A partire dalla pornostar che dà il titolo al film, tutto Io Sono Valentina Nappi proviene dal porno, ne ha l’impostazione narrativamente asciutta e con pochi fronzoli, ne ha il minutaggio dedicato al sesso e il protagonismo femminile. Quel che del porno non ha è l’attenzione a qualcos’altro che non sia il sesso, nello specifico a creare un’atmosfera in cui la pratica sessuale sia inserita, e farlo tramite gli strumenti del cinema (illuminazione, montaggio tra le camere che riprendono gli atti, dialoghi, recitazione, scenografia ecc. ecc.).
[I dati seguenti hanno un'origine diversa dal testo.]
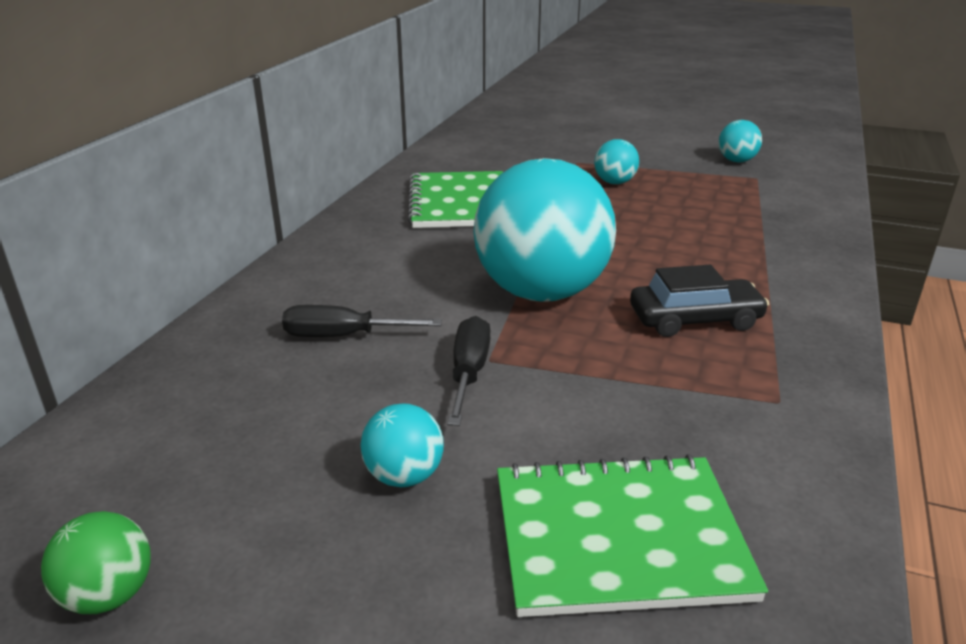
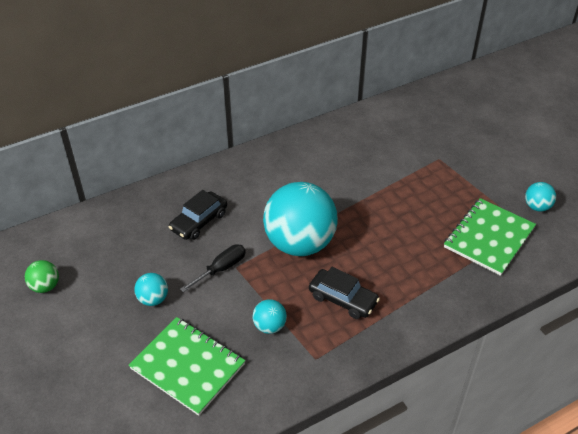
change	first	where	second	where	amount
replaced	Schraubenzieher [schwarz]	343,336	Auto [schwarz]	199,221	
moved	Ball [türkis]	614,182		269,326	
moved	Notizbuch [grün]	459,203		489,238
Io Sono Valentina Nappi mette Valentina Nappi in una situazione da porno (arriva in una città che non è la sua, ospitata nello studio di un amico, chiama un conoscente che arriva per fare sesso con lei) e la piega inserendo forme di narrazione poco classica e molto moderna (la sua personalità si crea tutta nei minuti in cui lo attende e curiosa tra gli oggetti scenografici, nei dialoghi ininfluenti ai fini della trama e nella stasi tra prestazione e prestazione). Inoltre il film non esagera con il sesso e lo mantiene ad un livello amatoriale nelle pratiche ma professionale nella capacità atletica di un personaggio che non nasconde, fin dal nome, il suo essere una professionista.

C’è infatti un senso di dominio atletico evidente da parte di Valentina rispetto al suo partner, che non diventa mai gara ma è sempre un divertimento comune. Forse sarebbe esagerato parlare di “dolcezza”, il film (lo voglia o no) non arriva a tanto, ma di certo c’è grande confidenza, complicità e molta umanità. Il sesso di fatto non è solo mostrato ma è proprio raccontato. Non è forse ancora sufficiente per colmare quel terreno tra cinema porno e cinema che non lo è, ma è senza dubbio un primo atto di un linguaggio diverso dal solito che dei corpi nudi che si uniscono e provocano l’un l’altro piacere fa un uso radicale e realmente cinematografico.